### Activity
Pick out all lines of the entries that include the word "Celis" and copy them.
START Data provided
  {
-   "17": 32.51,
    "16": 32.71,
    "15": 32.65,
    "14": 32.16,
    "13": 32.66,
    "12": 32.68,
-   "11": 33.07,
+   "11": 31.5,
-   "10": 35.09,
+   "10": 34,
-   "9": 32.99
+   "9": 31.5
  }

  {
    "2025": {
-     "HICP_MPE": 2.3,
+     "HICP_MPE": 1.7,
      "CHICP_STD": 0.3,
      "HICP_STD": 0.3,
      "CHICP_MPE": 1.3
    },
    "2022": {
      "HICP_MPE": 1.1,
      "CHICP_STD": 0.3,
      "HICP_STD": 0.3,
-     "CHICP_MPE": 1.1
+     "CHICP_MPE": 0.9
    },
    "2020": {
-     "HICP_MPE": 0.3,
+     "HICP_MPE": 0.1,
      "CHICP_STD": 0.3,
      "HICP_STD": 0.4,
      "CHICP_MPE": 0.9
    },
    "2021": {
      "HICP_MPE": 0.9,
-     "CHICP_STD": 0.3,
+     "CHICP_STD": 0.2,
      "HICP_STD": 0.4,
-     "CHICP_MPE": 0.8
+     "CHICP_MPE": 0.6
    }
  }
END Data provided
START Data provided
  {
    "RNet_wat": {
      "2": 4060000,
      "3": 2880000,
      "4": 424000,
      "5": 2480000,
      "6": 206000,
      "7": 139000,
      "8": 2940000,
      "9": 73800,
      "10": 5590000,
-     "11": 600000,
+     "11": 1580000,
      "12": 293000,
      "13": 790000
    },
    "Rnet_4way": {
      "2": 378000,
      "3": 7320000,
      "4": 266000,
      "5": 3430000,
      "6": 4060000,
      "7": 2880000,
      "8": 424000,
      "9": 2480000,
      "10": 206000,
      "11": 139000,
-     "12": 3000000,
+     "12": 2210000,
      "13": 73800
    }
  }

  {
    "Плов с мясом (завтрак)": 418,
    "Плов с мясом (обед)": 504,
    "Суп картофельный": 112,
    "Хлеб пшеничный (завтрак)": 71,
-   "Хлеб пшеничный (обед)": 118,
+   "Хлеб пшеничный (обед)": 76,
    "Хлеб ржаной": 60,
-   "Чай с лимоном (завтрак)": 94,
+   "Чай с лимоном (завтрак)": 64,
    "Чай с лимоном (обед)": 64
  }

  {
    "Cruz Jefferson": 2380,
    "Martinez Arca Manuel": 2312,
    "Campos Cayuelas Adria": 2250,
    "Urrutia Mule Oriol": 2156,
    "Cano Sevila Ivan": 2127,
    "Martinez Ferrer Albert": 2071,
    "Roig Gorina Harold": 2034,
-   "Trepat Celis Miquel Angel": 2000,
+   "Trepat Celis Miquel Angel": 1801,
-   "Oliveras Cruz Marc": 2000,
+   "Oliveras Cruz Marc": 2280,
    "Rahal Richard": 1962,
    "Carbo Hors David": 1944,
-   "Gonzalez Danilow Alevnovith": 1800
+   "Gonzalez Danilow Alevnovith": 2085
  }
END Data provided
### Solution for this problem
-   "Trepat Celis Miquel Angel": 2000,
+   "Trepat Celis Miquel Angel": 1801,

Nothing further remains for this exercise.